Does anyone know how I would perform the following matrix operations? Thank you.
$$ A = \begin{bmatrix} 1 & 1 & 1 \\ 2 & 1 & 2 \\ 1 & 1 & 2 \end{bmatrix}, C= \begin{bmatrix} 1 & 1 \\ 2 & 0 \\ 2 & 1 \end{bmatrix}. $$ (a) $|A^4|$
(b) $A^{-1}$
(c) $D = A^{-1}C$
(d) $AD - C$
On
You multiply rows by columns. So, AC would equal in this case:
$$ AC = \matrix { \left[ \begin{array}{ccc} 1^2 + 2 + 2 & 1^2 + 0 + 1^2 \\ 2 + 2 + 4 & 2 + 0 + 2 \\ 1 + 2 + 4 & 1 + 0 + 2 \\ \end {array} \right] } = \matrix { \left[ \begin{array}{ccc} 5 & 2 \\ 8 & 4 \\ 7 & 3 \end {array} \right] } $$
In order to multiply, the first matrix must have just as many columns as the amount of rows for the second matrix.

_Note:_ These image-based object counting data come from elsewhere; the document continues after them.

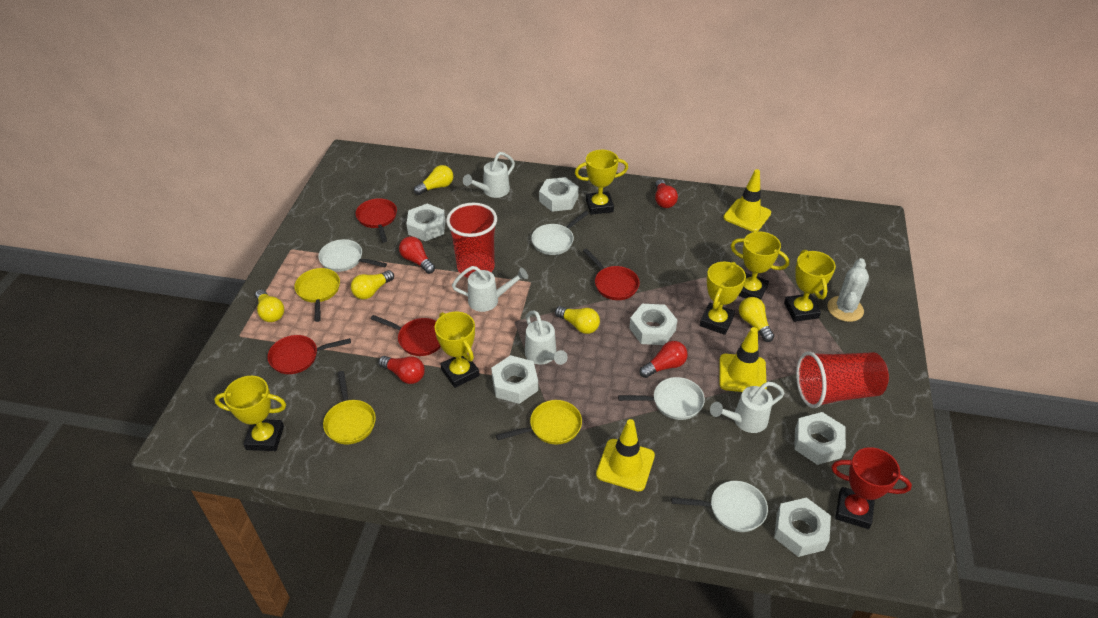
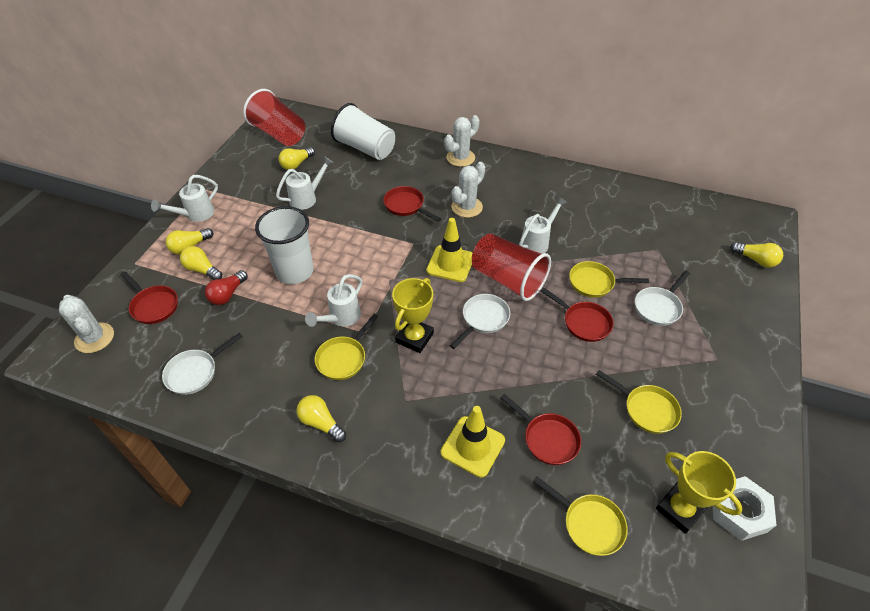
red light bulb: 4 -> 1
red trophy: 1 -> 0
white cactus: 1 -> 3
white cup: 0 -> 2
white nut: 6 -> 1
white pan: 4 -> 3
yellow pan: 3 -> 4
yellow traffic cone: 3 -> 2
yellow trophy: 6 -> 2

Also note that matrix multiplication is not commutative, in that $$ AC \ne CA $$ (Try it and see if you come up with the same product.)
Hints. The formula $\det(XY) = \det(X)\det(Y)$ should help you to reduce (a) to computing $\det(A)$. Knowing $\det(A)$ might also help you to solve (b). From there, (c) should be easy. For (d), if $D = A^{-1}C$, what is $AD$?